観劇後、後ろ髪を引かれるように外へ出た私は、一先ずは近くの公園に立ち寄って一服。そしてフィルターギリギリまで吸った後、三百人劇場の前をゆっくりと歩いて、地下鉄の入り口へ向かったのです。
しかしこの劇場でロシア映画を見るのが最後かと思うと、当然その寂しさが増しまして、未練の尾がまたぞろ、私を三百人劇場前へと引き戻すのでした。
写真でも撮って帰るか!
カメラを「オート」に合わせ、夜景なのでブレないようにしっかり脇を締め、一枚、また一枚と、最後の感傷に浸っておりました。
そうですなぁ。10年来、20年来とこの劇場へ通っている古参の老兵たち(!)に比べたら、たかだか5年くらいしか通っていない私などひよっ子同然でしょうが、それでもここまで強い思いに駆られるのですから、昔ながらの劇場って、どこか神秘的な魅力と言いますか、“魔力”みたいなものが備わっているのでしょうかねぇ。
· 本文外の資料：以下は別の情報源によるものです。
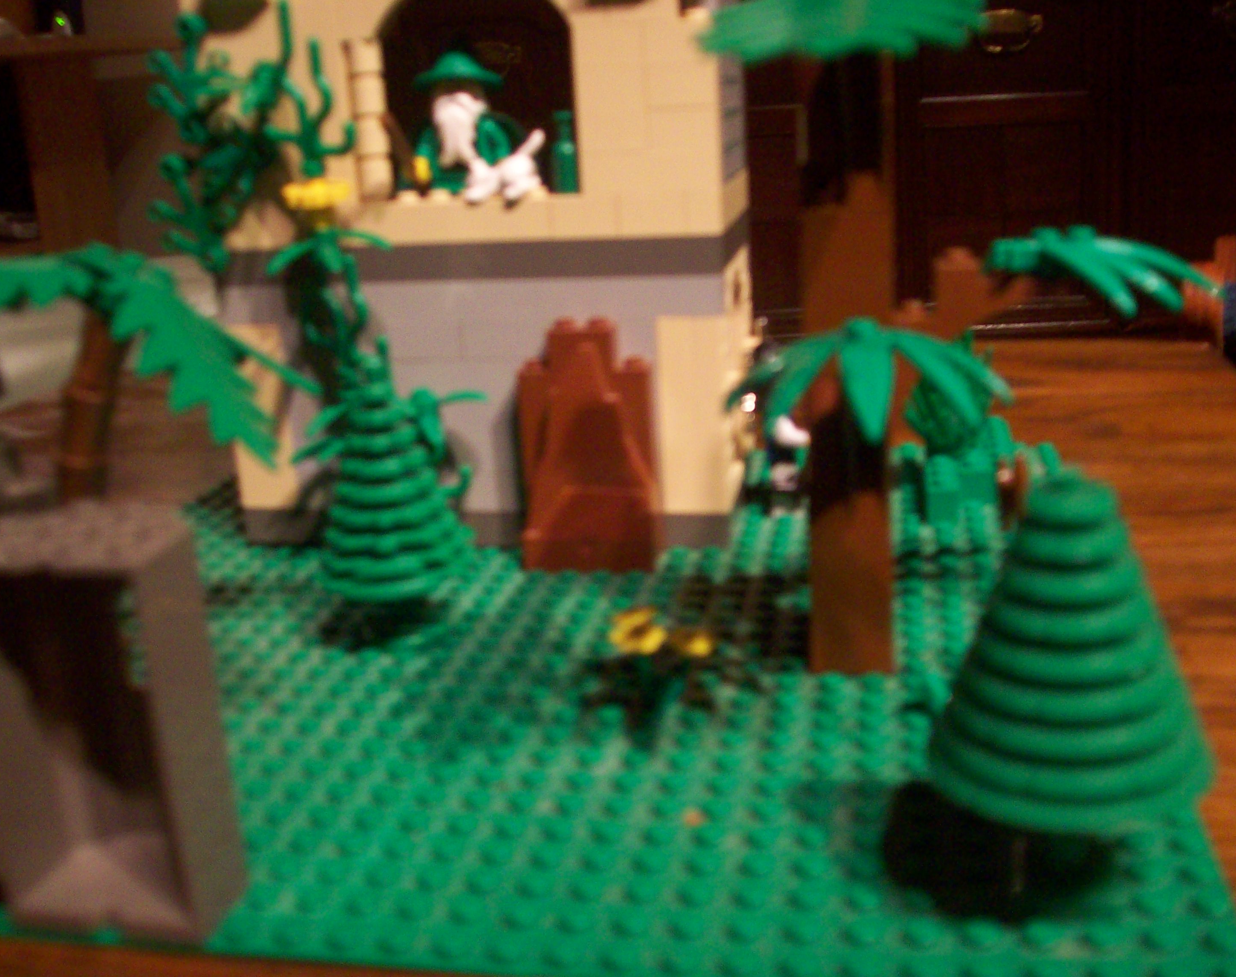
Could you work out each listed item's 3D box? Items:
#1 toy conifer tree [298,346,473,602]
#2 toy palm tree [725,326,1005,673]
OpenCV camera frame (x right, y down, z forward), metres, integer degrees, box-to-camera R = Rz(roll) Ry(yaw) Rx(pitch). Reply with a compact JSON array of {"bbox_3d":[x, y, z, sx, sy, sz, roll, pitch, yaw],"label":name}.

そのように人々の“情”が籠もって、劇場が生命感を得る。そしてまるで生き物のように、人を惹きつけて止むことがない。劇場は人の生命を吸い取って生き、そこで“物語”を楽しんだ人々は、生命の輝きを増してまた人生を歩み出す。
こうして連綿と続いてきた、相互の交感関係が立ち消えてしまうとは。またひとつ、人生が味気のないものになってしまうじゃありませんか。心にぽっかり穴が空いたとまでは言いませんが、スポンジみたいにスカスカで密度のない感じになった気分。
こう言うと、私ってちょっと、感傷に耽りすぎなセンチメンタリストなんでしょうか。
いやまあ、とにかく!
「たくさんの思い出と、たくさんのロシア映画をどうもありがとう!」と、三百人劇場にお礼を言いたい!
ま、もしかしたらまた来月、ちょっとだけ「中国映画の全貌2006」をのぞきにくるかも知れませんがね(笑)とりあえず今回は、ロシア映画上映の最終日だったってことで・・。